In closing, I think I ought to explain why, after saying such hard things about words and verbalization, I have given up so much time to just the discussion of words. It is because here we have a good example of the right use of words and of the right way, and the wrong way, to receive them. Words are not to be condemned, but our abuse and misuse of words. We try to make a distinction between words which are abstract or empty and words which are concrete and form a picture. Here are five words, all of them pictures, and yet they seem to be abstract. But it is we ourselves who have made the abstraction. They were not abstractions to Paul, but we have made the mistake of taking the words, not as we should, simply as sign-posts pointing to reality, but as having some virtue in themselves. Therefore, we give abstract meanings to Justification, Redemption, Adoption. We abstract their meaning. But if we come to look at them, we find they had a very lively meaning, that they are actual pictures. Considering Adoption as the special relationship that God had with Isreael, can mean nothing to us. We are lost, we flounder about, when we try to consider such a thing. But when we consider that we are no longer slaves, but sons, that means something to us, and we see the sort of thing Paul had in mind. He did not present his words as having any virtue in themselves, but you may be sure that every time he used a word it had some living experience behind it. And if we look at the words, not as a magical or logical formulae, but as a sign-post to experience, we find that experience.

There is a very fundamental truth behind all this. To quote Quaker Pennington again: "The end of words is to bring men to a knowledge of things beyond what words can utter." Again he says, "All Truth is a shadow except the last. But every Truth is substance in its own place though it be but a shadow in another place. And the shadow is a true shadow as the substance is a true substance." We must conceive of a truth or a thought as a substantial form. It is just as substantial as a table but of a different order of substance. It is just as much of a reality as is God's love, and quite as inexpressible in words. Words can be considered then as the shadow of that substantial form, outlining it and indicating its presence, but never in any real sense reptresenting or expressing it. Shelley puts this idea in poetical form:

"Language is a perpetual orphic song
 Which rules with daedal harmony a throng
 Of thoughts and forms, which else senseless and shapeless were."

Without words we might not know of the existence of a thought, but even when words are used we are no better off unless we win past them and reach the thought beyond. If we stop and play with the words we are prostituting their function. We have mistaken the shadow for the substance. Of the words which come from Life we have gathered death. The letter killeth but the Spirit giveth life.
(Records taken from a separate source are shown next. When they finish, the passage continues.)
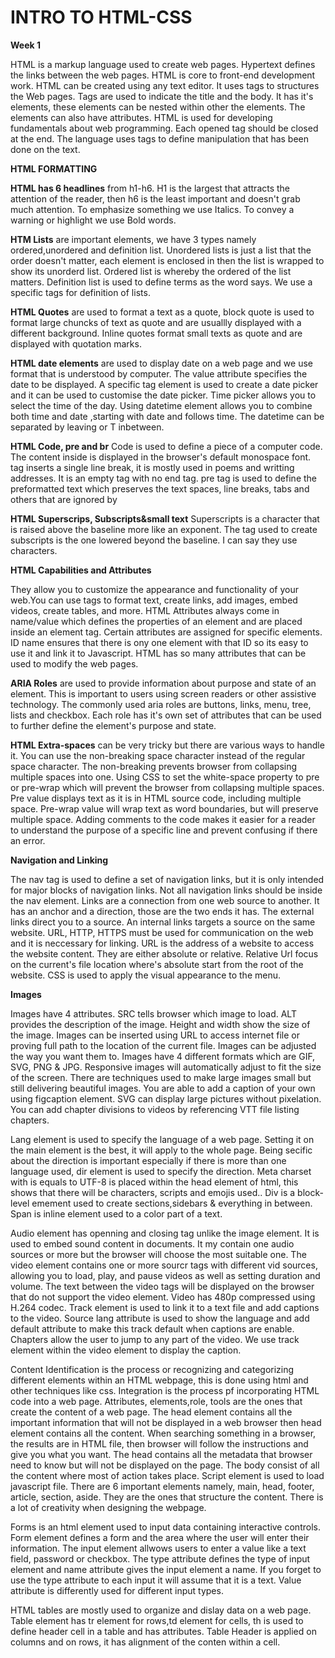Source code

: # INTRO TO HTML-CSS

**Week 1**

HTML is a markup language used to create web pages. Hypertext defines the links between the web pages. HTML is core to front-end development work. HTML can be created using any text editor. It uses tags to structures the Web pages. Tags are used to indicate the title and the body. It has it's elements, these elements can be nested within other the elements. The elements can also have attributes. HTML is used for developing fundamentals about web programming.
Each opened tag should be closed at the end. The language uses tags to define manipulation that has been done on the text.


**HTML FORMATTING**

**HTML has 6 headlines** from h1-h6. H1 is the largest that attracts the attention of the reader, then h6 is the least important and doesn't grab much attention. To emphasize something we use Italics.
To convey a warning or highlight we use Bold words.

**HTM Lists** are important elements, we have 3 types namely ordered,unordered and definition list. Unordered lists is just a list that the order doesn't matter, each element is enclosed in then the list is wrapped to show its unorderd list. Ordered list is whereby the ordered of the list matters. Definition list is used to define terms as the word says. We use a specific tags for definition of lists. 

**HTML Quotes** are used to format a text as a quote, block quote is used to format large chuncks of text as quote and are usuallly displayed with a different background. Inline quotes format small texts as quote and are displayed with quotation marks. 

**HTML date elements** are used to display date on a web page and we use format that is understood by computer. The value attribute specifies the date to be displayed. A specific tag element is used to create a date picker and it can be used to customise the date picker. Time picker allows you to select the time of the day. Using datetime element allows you to combine both time and date ,starting with date and follows time. The datetime can be separated by leaving or T inbetween.

**HTML Code, pre and br**
Code is used to define a piece of a computer code. The content inside is displayed in the browser's default monospace font.
<br> tag inserts a single line break, it is mostly used in poems and writting addresses. It is an empty tag with no end tag.
pre tag is used to define the preformatted text which preserves the text spaces, line breaks, tabs and others that are ignored by

**HTML Superscrips, Subscripts&small text**
Superscripts is a character that is raised above the baseline more like an exponent. The tag used to create subscripts is the one lowered beyond the baseline. I can say they use characters.

**HTML Capabilities and Attributes**

They allow you to customize the appearance and functionality of your web.You can use tags to format text, create links, add images, embed videos, create tables, and more.
HTML Attributes always come in name/value which defines the properties of an element and are placed inside an element tag. Certain attributes are assigned for specific elements. ID name ensures that there is ony one element with that ID so its easy to use it and link it to Javascript. HTML has so many attributes that can be used to modify the web pages.

**ARIA Roles** are used to provide information about purpose and state of an element. This is important to users using screen readers or other assistive technology. The commonly used aria roles are buttons, links, menu, tree, lists and checkbox. Each role has it's own set  of attributes that can be used to further define the element's purpose and state.

**HTML Extra-spaces** can be very tricky but there are various ways to handle it. You can use the non-breaking space character instead of the regular space character. The non-breaking prevents browser from collapsing multiple spaces into one. Using CSS to set the white-space property to pre or pre-wrap which will prevent the browser from collapsing multiple spaces. Pre value displays text as it is in HTML source code, including multiple space. Pre-wrap value will wrap text as word boundaries, but will preserve multiple space.
Adding comments to the code makes it easier for a reader to understand the purpose of a specific line and prevent confusing if there an error.

**Navigation and Linking**

The nav tag is used to define a set of navigation links, but it is only intended for major blocks of navigation links. Not all navigation links should be inside the nav element. Links are a connection from one web source to another. It has an anchor and a direction, those are the two ends it has. The external links direct you to a source. An internal links targets a source on the same website. URL, HTTP, HTTPS must be used for communication on the web and it is neccessary for linking. 
URL is the address of a website to access the website content. They are either absolute or relative. Relative Url focus on the current's file location where's absolute start from the root of the website. CSS is used to apply the visual appearance to the menu.


**Images**

Images have 4 attributes. SRC tells browser which image to load. ALT provides the description of the image. Height and width show the size of the image. Images can be inserted using URL to access internet file or proving full path to the location of the current file. Images can be adjusted the way you want them to. Images have 4 different formats which are GIF, SVG, PNG & JPG. Responsive images will automatically adjust to fit the size of the screen. There are techniques used to make large images small but still delivering beautiful images. You are able to add a caption of your own using figcaption element. SVG can display large pictures without pixelation. You can add  chapter divisions to videos by referencing VTT file listing chapters.

Lang element is used to specify the language of a web page. Setting it on the main element is the best, it will apply to the whole page. Being secific about the direction is important especially if there is more than one language used, dir element is used to specify the direction.
Meta charset with is equals to UTF-8 is placed within the head element of html, this shows that there will be characters, scripts and emojis used..
Div is a block-level emement used to create sections,sidebars & everything in between. Span is inline element used to a color part of a text.

Audio element has openning and closing tag unlike the image element. It is used to embed sound content in documents. It my contain one audio sources or more but the browser will choose the most suitable one. The video element contains one or more sourcr tags with different vid sources, allowing you to load, play, and pause videos as well as setting duration and volume. The text between the video tags will be displayed on the browser that do not support the video element. Video has 480p compressed using H.264 codec. Track element is used to link it to a text file and add captions to the video. Source lang attribute is used to show the language and add default attribute to make this track default when captions are enable. Chapters allow the user to jump to any part of the video. We use track element within the video element to display the caption.

Content Identification is the process or recognizing and categorizing different elements within an HTML webpage, this is done using html and other techniques like css. Integration is the process pf incorporating HTML code into a web page. Attributes, elements,role, tools are the ones that create the content of a web page. The head element contains all the important information that will not be displayed in a web browser then head element contains all the content. 
When searching something in a browser, the results are in HTML file, then browser will follow the instructions and give you what you want.
The head contains all the metadata that browser need to know but will not be displayed on the page. The body consist of all the content where most of action takes place.
Script element is used to load javascript file.
There are 6 important elements namely, main, head, footer, article, section, aside. They are the ones that structure the content. There is a lot of creativity when designing the webpage.

Forms is an html element used to input data containing interactive controls. Form element defines a form and the area where the user will enter their information. The input element allwows users to enter a value like a text field, password or checkbox. The type attribute defines the type of input element and name attribute gives the input element a name. If you forget to use the type attribute to  each input it will assume that it is a text. Value attribute is differently used for different input types.

HTML tables are mostly used to organize and dislay data on a web page. Table element has tr element for rows,td element for cells, th is used to define header cell in a table and has attributes. Table Header is applied on columns and on rows, it has alignment of the conten within a cell.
There is another way of putting it. Words are to the living thought as the body of flesh is to the soul or real self. Behaviorists are fond of saying that our bodies are machines. This is true. Paul knew that his body was acting mechanically and not in accordance with his will. But Paul knew and we know that all has not been said when we call our bodies machines. They are a special type of machine, known as an organism. An organism has behind the machine an integrating principle which is called Life. In Man, the principle behind the machine we call the self or the soul. It is that which gives the activity of the organism meaning. You will remember that I said the words of Paul partook of the nature of an organism. Now you can see the significance of that statement. When we recognize the body as an organism we know that we cannot exhaust its meaning by considering it simply by itself, weighing its atoms, classifying its properties, cataloguing its forms of behaviour and so on. Instead we look for the individuality behind the body. It is the same with Paul's words. As they are an organism their significance is not in themselves but in the integrating principle behind them, the living thought of which they are the body. If we take them merely as verbalizations, it is like taking a man as so much meat, so much chemical substance. We sometimes do that, as when we consider a man as a unit of labour. That is taking the letter for the Spirit.